The path which led to the ruined 12th century Benedictine Abbey of Vauclair was called the ‘Chemin de Dames’. Running 35km along an escarpment, the ‘Way of the Ladies’ derives it’s name from the daughters of King Louis XV, Mesdames Adelaïde and Victoire, also called “Dames De France”, who used to take this path to visit the Countess Françoise de Narbonne-Lara, then owner. Invading armies from Julius Caesar and Napoleon the the Prussian and German armies in the 19th and 20th centuries have used the ‘Chemin des Dames’ to launch attacks against France. But this Saturday the only noise came not from the hob nailed boots of invading armies but the contented chatter of people enjoying the sunny weekend.

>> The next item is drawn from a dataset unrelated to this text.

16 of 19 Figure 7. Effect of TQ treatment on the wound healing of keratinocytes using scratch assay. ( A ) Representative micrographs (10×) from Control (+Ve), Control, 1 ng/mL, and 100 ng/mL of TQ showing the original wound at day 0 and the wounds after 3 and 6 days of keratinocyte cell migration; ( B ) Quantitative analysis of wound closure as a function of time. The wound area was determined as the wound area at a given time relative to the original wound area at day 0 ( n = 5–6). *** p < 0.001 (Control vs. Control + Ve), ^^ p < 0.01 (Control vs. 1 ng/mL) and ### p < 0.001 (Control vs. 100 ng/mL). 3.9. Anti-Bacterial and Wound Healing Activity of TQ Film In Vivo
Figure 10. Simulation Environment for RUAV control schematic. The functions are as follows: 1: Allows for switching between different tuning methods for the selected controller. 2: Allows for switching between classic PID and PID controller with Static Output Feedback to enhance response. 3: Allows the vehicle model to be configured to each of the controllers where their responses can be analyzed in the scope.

Eventually I made it to the ruins of Vauclair Abbey founded in the 12th century by 12 Benedictine monks from Clairvaux, founded by Bernard of Clairvaux in 1134. Originally called Vallis Clara, its name is the reverse of Clairvaux, signifying the fact that it was the first daughter house of the Abbey of Clairvaux.

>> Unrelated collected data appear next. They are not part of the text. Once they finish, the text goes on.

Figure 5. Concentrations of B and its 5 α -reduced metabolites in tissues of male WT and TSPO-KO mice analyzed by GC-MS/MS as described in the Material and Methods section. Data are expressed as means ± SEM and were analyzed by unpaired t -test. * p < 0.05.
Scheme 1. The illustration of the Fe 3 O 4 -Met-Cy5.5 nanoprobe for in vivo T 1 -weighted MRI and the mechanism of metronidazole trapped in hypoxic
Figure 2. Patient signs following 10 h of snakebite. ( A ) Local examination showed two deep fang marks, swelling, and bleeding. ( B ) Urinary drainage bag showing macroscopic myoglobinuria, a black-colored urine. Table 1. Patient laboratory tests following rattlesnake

The final stretch to Pontavert was a bit of a slog through the Woods of Vauclair. Once again there wasn’t a signal to get a GPS location, but thankfully this time I didn’t get lost and so eventually made it my lodgings in the village of Pontavert some 20 miles north of Reims.
Mme Dumon and her husband made me most welcome on arrival. I was the 3rd English pilgrim they had welcomed this year out of 10 in total, the relatively low number of pilgrims reflecting the fact that Pontavert lies some way off the Via Francigena. Brian, my pilgrim neighbour in Shrewton, had passed through a month earlier and told them I could be heading their way.

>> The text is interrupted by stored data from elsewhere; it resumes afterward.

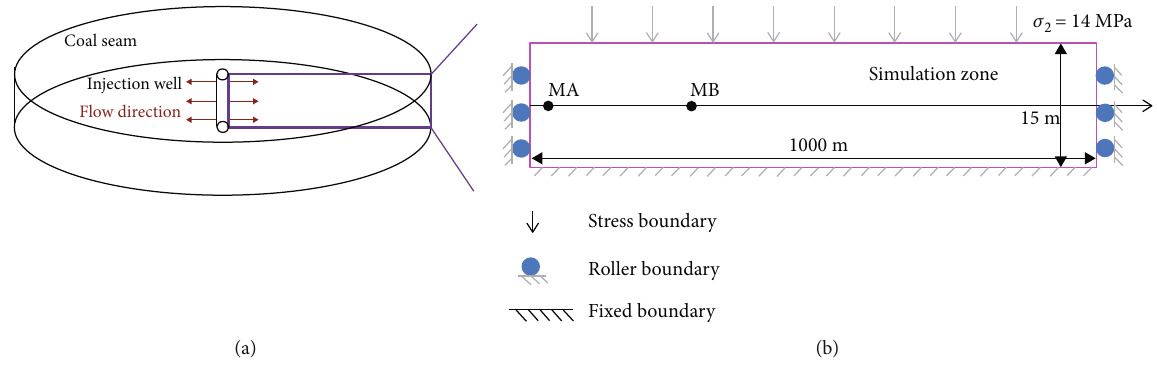
Figure 8: Schematic of the simulation model for long-term CO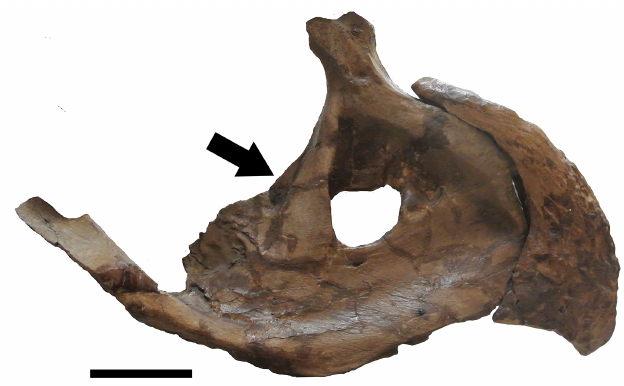
Figure 6. Right premaxilla of YPM 1821 (holotype specimen of Triceratops ‘ flabellatus ’). Arrow indicates septal flange at the base of the narial strut. Scale, 10 cm. Courtesy of the Division of Vertebrate Paleontology; YPM 1821, Peabody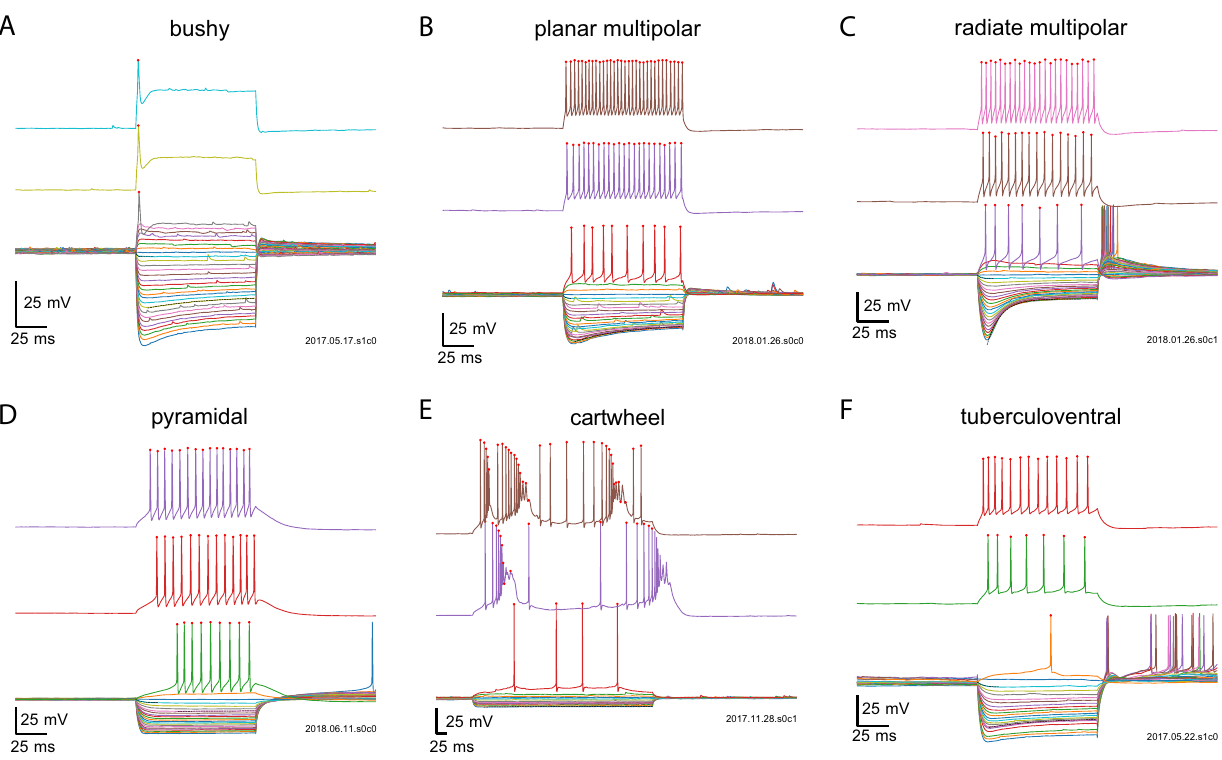
Fig 1. Examples of discharge patterns and passive responses, for different levels of current injection for 6 classes of cochlear nucleus neurons. A. Bushy; B. planar multipolar; C. radiate multipolar; D. pyramidal; E. cartwheel; F. tuberculoventral. Red dots indicate spikes evoked by current injection.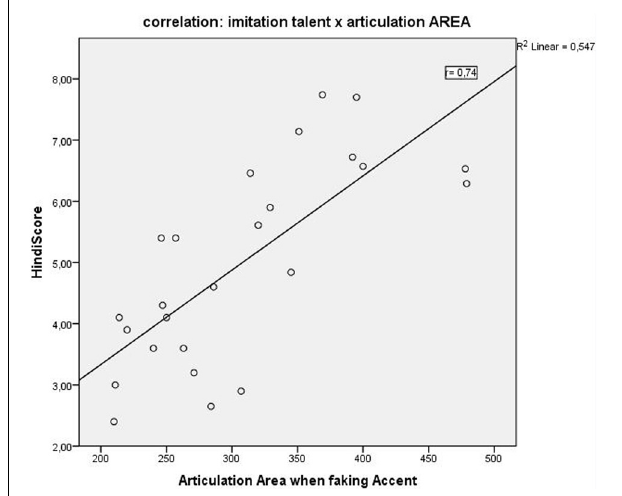
FIGURE 6 | Group vs. group comparisons: significant differential activations (low ability > high ability group) for the low ability group during sentence reading in (A) German (L1), (B) English (L2) and (C) German with fake English accent (L1Acc). (A) FWE corrected (whole brain) for multiple comparisons at cluster level, p < 0 . 05. Cluster extent threshold k = 400 voxels (only clusters which exceed this number are displayed).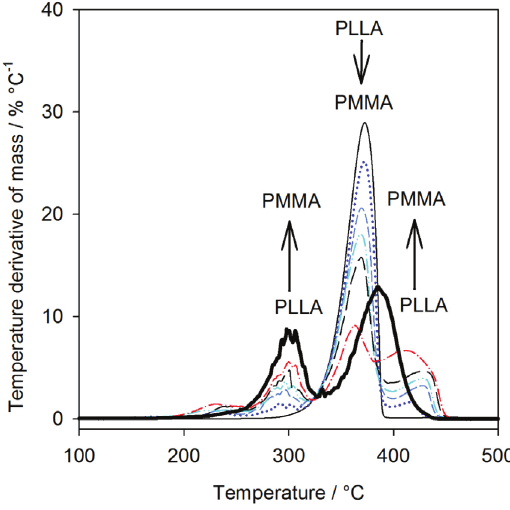
Fig. 10 – DTG curves of pure PLLA, PMMA, and PLLA/ PMMA blends, investigated under a stream of ni- trogen at 10 °C min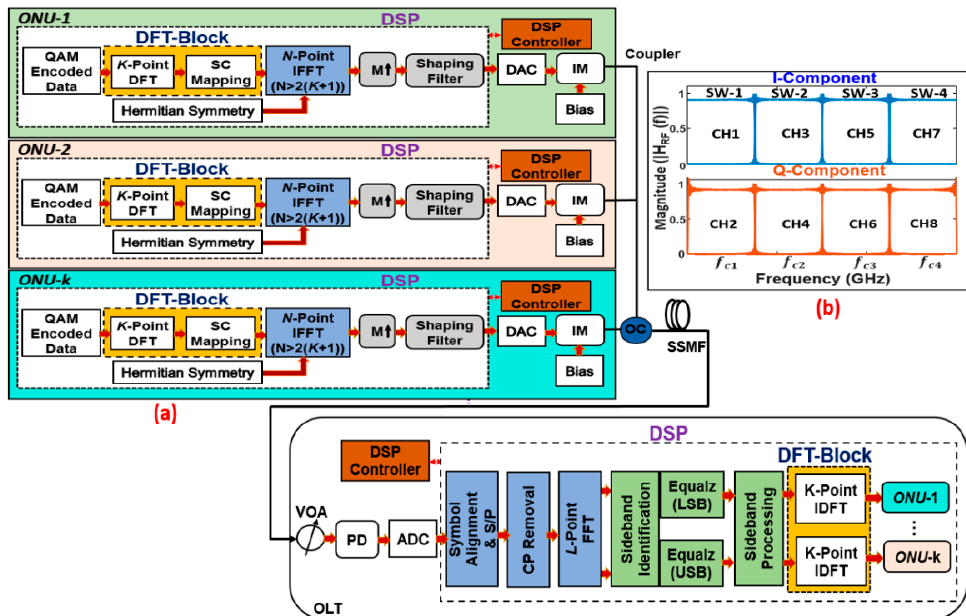
Figure 1. ( a ) DFT-spread hybrid OFDM–DFMA PON. ( b ) A schematic example of the ONU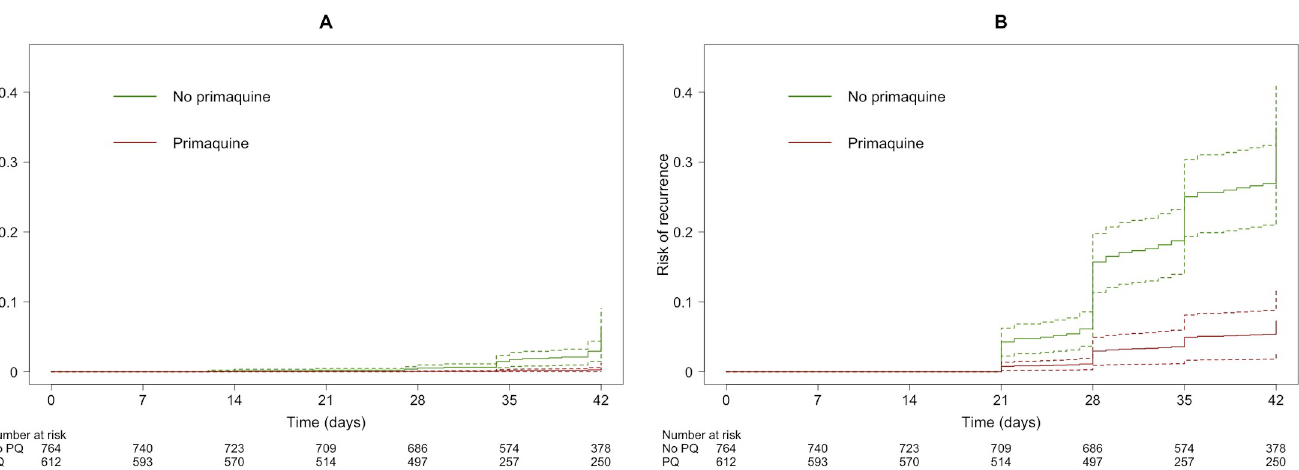
PLOS Medicine| https://doi.org/10.1371/journal.pmed.1002928 October 4,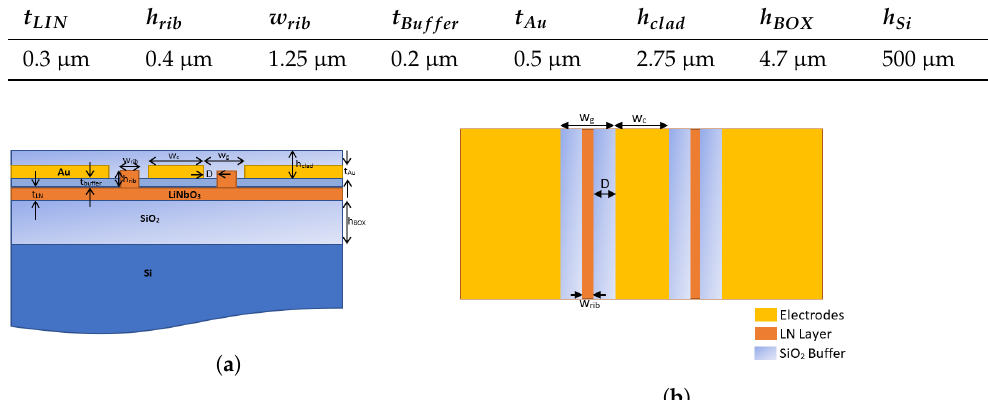
Figure 1. ( a ) Cross section and ( b ) top view of the proposed electro-optic modulator.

Over a delicious supper of ‘tomate farcie’and rice, followed by cheese and chocolate mousse we chatted about their extensive organic vegetable garden ( which supplies them with vegetables throughout the year), the honey they produce ( they have 11 hives) and the visits Mme Dumon has made to the UK over the years. Having pitched my tent in their garden it was time to hit the sack.
‘What time is breakfast tomorrow morning?’ I enquired before venturing outside to my tent. ‘It’s entirely up to you’ Mme Dumon replied, ‘ but the cockerel in the garden usually starts crowing at 5.30am’. Yes, it was definitely time to call it a day and hit the sack!